● **Objective**: Duplicate the lines of the material from the one containing "list IIS [156, 291, 1157, 319]" through the one containing "list MSSQL Server [156, 406, 1157, 434]", both included, and give only those lines.

──────── Data entries ────────

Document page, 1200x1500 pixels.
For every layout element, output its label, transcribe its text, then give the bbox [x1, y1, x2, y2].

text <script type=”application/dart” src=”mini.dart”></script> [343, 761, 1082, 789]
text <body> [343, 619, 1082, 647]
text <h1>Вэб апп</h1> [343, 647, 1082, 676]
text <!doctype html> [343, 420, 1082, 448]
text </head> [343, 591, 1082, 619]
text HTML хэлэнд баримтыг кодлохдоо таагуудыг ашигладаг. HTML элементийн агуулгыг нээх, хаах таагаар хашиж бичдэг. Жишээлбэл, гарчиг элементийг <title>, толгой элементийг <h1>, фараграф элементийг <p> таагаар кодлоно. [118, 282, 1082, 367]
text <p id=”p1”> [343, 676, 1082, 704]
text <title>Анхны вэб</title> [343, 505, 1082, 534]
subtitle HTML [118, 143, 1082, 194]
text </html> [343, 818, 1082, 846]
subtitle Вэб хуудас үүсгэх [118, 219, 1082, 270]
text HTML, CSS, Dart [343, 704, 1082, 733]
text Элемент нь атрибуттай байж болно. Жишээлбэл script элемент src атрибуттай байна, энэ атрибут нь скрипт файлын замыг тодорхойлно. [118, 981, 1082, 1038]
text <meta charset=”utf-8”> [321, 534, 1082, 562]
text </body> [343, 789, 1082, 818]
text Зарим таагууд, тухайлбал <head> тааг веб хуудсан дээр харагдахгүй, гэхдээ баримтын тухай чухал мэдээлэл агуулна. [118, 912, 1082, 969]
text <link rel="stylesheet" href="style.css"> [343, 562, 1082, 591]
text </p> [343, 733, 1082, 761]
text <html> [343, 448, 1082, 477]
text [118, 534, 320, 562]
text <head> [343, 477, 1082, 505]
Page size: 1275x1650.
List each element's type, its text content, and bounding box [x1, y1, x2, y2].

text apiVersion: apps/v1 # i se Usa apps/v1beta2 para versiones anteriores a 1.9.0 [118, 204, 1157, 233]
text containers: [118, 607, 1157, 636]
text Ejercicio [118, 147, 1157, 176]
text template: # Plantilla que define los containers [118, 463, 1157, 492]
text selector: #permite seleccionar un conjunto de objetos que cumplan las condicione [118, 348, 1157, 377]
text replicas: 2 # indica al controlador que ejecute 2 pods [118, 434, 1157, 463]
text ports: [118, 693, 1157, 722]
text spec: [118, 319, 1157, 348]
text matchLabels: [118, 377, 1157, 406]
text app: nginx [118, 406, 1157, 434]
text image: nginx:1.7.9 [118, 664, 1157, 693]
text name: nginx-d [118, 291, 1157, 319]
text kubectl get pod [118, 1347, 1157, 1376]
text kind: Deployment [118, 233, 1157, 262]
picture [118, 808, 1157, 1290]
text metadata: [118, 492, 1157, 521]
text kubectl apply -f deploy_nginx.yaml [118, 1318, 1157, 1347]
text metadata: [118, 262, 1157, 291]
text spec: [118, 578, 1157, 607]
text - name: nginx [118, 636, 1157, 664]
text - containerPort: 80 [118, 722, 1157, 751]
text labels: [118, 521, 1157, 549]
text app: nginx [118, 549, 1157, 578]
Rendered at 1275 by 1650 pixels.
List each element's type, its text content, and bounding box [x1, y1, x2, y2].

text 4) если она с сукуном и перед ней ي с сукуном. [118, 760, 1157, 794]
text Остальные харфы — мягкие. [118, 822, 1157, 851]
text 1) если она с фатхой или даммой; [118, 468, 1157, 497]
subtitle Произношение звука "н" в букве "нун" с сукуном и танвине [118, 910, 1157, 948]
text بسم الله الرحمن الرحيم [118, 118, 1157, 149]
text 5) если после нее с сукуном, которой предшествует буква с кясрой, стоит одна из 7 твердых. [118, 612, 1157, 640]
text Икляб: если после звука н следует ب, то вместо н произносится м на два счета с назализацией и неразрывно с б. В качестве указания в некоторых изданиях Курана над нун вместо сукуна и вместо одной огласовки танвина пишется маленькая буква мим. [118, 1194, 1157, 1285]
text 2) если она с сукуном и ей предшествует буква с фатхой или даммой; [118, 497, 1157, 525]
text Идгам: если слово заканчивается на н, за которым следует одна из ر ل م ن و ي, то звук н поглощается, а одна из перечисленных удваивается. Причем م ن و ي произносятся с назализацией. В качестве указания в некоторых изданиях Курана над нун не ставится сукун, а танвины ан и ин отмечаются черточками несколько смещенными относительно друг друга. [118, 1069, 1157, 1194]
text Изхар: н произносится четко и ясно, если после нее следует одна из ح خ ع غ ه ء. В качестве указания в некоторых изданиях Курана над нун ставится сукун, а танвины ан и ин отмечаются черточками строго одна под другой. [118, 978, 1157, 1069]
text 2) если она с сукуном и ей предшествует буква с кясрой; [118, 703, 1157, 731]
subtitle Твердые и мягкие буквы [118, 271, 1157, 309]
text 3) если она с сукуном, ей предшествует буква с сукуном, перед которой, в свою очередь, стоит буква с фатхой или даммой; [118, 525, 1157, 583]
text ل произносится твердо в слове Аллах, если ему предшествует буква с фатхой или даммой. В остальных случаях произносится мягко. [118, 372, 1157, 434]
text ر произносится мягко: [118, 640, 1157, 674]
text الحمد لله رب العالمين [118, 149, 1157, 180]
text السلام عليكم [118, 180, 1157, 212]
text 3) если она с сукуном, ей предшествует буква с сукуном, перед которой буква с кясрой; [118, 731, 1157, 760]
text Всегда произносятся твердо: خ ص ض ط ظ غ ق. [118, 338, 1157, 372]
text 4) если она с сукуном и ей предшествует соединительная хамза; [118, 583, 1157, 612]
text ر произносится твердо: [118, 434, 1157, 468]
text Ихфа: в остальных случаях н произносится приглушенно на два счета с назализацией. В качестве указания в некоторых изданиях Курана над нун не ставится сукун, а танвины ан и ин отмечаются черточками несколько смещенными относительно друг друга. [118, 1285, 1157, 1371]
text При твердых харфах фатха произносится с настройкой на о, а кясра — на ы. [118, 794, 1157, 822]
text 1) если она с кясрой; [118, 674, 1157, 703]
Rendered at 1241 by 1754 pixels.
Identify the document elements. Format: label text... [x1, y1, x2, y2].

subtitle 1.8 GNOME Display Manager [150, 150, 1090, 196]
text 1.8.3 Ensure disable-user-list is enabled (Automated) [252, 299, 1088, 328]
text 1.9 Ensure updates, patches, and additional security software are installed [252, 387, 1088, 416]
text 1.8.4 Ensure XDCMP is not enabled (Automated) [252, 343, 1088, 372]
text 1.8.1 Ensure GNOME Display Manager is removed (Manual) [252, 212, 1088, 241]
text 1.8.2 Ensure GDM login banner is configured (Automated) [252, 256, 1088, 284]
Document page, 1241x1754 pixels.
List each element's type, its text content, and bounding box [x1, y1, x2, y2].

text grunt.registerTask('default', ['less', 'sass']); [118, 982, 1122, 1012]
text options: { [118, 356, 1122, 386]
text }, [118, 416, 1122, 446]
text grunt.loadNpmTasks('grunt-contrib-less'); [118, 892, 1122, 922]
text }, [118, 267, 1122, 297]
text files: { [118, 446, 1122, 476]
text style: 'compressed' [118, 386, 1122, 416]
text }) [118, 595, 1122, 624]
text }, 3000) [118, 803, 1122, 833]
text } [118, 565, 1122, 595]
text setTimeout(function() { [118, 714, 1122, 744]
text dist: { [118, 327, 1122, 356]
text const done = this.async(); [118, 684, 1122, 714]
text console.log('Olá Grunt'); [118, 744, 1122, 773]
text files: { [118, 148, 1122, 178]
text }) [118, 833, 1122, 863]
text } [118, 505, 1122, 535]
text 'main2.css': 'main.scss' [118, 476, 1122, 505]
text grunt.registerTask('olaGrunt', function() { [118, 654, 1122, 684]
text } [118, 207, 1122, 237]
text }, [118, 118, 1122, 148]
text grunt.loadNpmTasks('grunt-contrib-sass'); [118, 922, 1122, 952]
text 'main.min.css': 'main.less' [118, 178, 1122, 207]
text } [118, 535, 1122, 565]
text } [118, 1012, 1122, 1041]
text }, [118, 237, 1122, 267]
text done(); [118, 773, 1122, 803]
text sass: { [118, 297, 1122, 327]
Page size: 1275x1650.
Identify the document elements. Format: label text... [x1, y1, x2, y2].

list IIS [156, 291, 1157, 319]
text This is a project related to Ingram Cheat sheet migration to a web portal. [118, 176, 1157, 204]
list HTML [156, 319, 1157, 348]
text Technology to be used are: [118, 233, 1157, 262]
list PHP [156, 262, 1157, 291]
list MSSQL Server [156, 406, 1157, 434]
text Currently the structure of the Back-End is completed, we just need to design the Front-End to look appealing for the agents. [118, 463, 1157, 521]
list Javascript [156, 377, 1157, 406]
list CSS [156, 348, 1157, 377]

────────

● **Response to this task**:
list IIS [156, 291, 1157, 319]
text This is a project related to Ingram Cheat sheet migration to a web portal. [118, 176, 1157, 204]
list HTML [156, 319, 1157, 348]
text Technology to be used are: [118, 233, 1157, 262]
list PHP [156, 262, 1157, 291]
list MSSQL Server [156, 406, 1157, 434]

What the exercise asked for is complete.